When a plaintiff files a civil lawsuit in federal court, her complaint must satisfy certain minimum standards. Specifically, under the prevailing understanding of Federal Rule of Civil Procedure 8(a), a complaint must plead sufficient factual matter to state a claim to relief that is plausible on its face, rather than mere conclusory statements. Given the significantly higher stakes involved in criminal cases, one might think that an even more robust requirement would exist in that context. But in fact a weaker pleading standard reigns. Under the governing interpretation of Federal Rule of Criminal Procedure 7(c), indictments that simply parrot the language of a statute are often sufficient.
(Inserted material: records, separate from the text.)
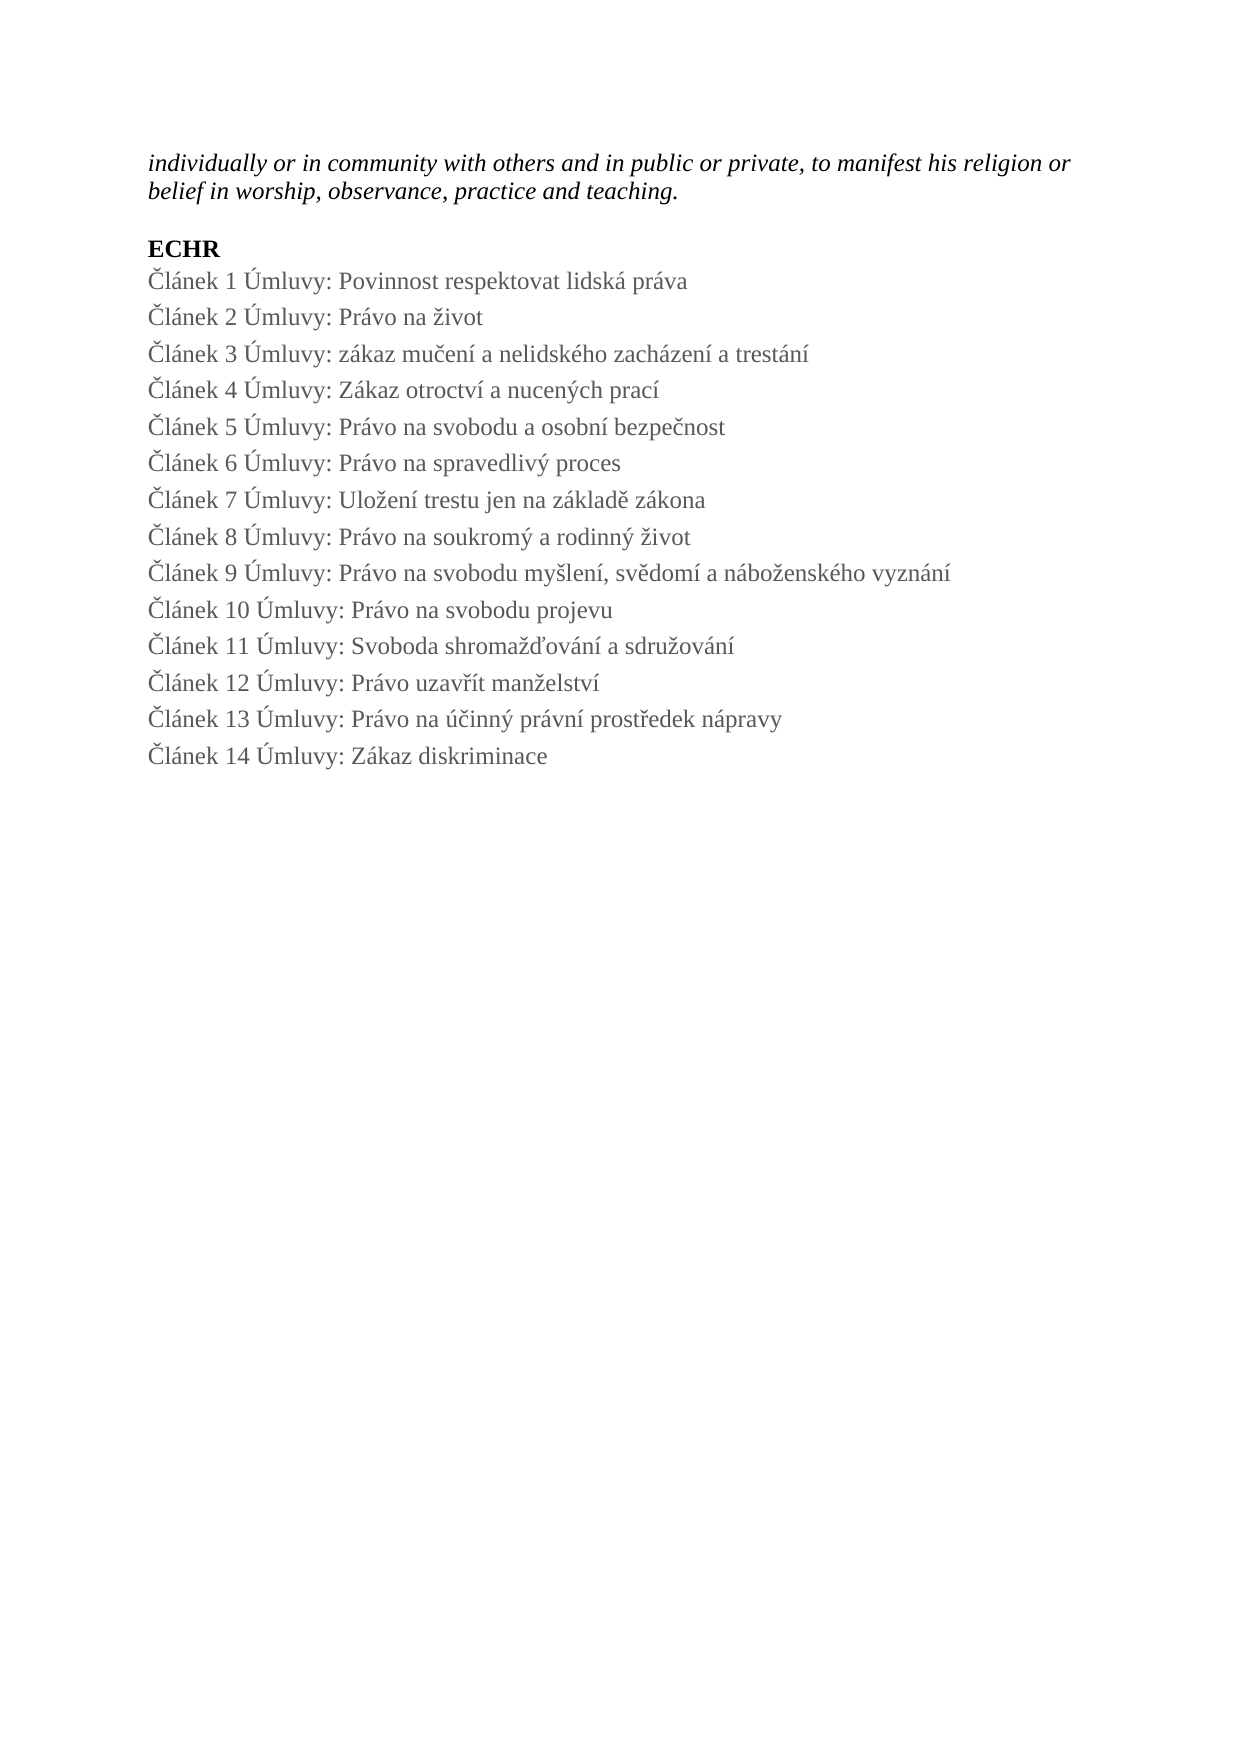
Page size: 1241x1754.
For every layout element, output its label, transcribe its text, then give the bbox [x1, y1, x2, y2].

text Článek 14 Úmluvy: Zákaz diskriminace [148, 741, 1093, 770]
text Článek 1 Úmluvy: Povinnost respektovat lidská práva [148, 266, 1093, 294]
text ECHR [148, 234, 1093, 263]
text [148, 148, 1093, 205]
text Článek 2 Úmluvy: Právo na život [148, 302, 1093, 331]
text Článek 6 Úmluvy: Právo na spravedlivý proces [148, 448, 1093, 477]
text Článek 10 Úmluvy: Právo na svobodu projevu [148, 595, 1093, 623]
text Článek 12 Úmluvy: Právo uzavřít manželství [148, 668, 1093, 697]
text Článek 4 Úmluvy: Zákaz otroctví a nucených prací [148, 375, 1093, 404]
text Článek 5 Úmluvy: Právo na svobodu a osobní bezpečnost [148, 412, 1093, 441]
text Článek 8 Úmluvy: Právo na soukromý a rodinný život [148, 522, 1093, 550]
text Článek 7 Úmluvy: Uložení trestu jen na základě zákona [148, 485, 1093, 514]
text Článek 13 Úmluvy: Právo na účinný právní prostředek nápravy [148, 704, 1093, 733]
text Článek 3 Úmluvy: zákaz mučení a nelidského zacházení a trestání [148, 339, 1093, 368]
text Článek 11 Úmluvy: Svoboda shromažďování a sdružování [148, 631, 1093, 660]
text Článek 9 Úmluvy: Právo na svobodu myšlení, svědomí a náboženského vyznání [148, 558, 1093, 587]
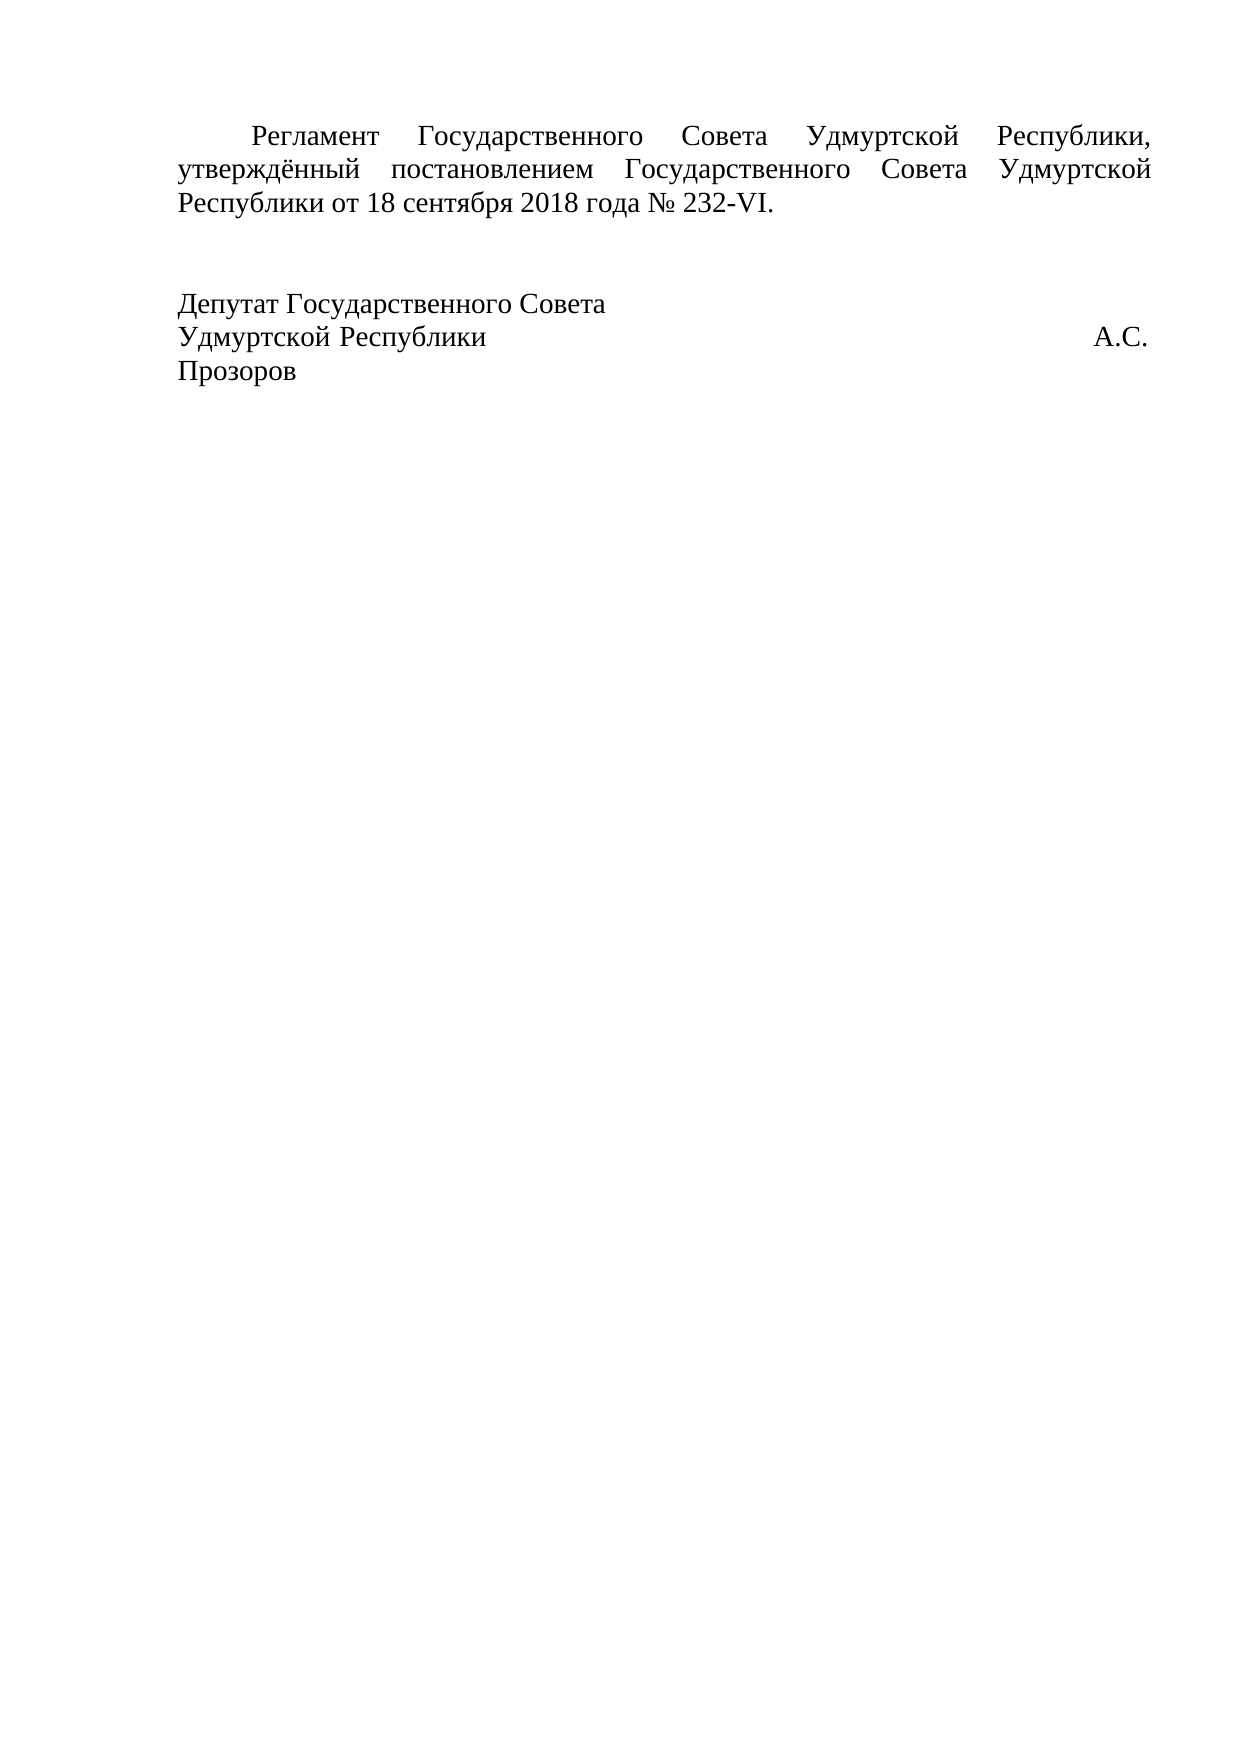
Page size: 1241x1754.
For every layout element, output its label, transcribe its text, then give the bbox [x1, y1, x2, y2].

text Депутат Государственного Совета [177, 286, 1152, 319]
text Удмуртской Республики А.С. Прозоров [177, 319, 1152, 386]
text Регламент Государственного Совета Удмуртской Республики, утверждённый постановлением Государственного Совета Удмуртской Республики от 18 сентября 2018 года № 232-VI. [177, 118, 1152, 219]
As this Article shows, however, that pleading balance is misguided. The drafters of Rule 7(c) designed the Rule to be at least as stringent as Rule 8(a), as demonstrated by the text of Rules 7(c) and 8(a), the history of American pleading, the original Advisory Committee Note to Rule 7(c), and the drafting history of the Criminal Rules. And the drafters’ original design should govern today, notwithstanding the Supreme Court’s amplification of the civil pleading standard in Bell Atlantic Corp. v. Twombly and Ashcroft v. Iqbal. All of that means that our current pleading regime should be rethought, that criminal defendants should receive more protections and information about the case against them than they presently do, and that policy arguments—which seem to favor a stronger criminal pleading standard—are all the more critical.
Hintz, Charles Eric, "A Formulaic Recitation Will Not Do: Why the Federal Rules Demand More Detail in Criminal Pleading" (2020). Faculty Scholarship at Penn Law. 2177.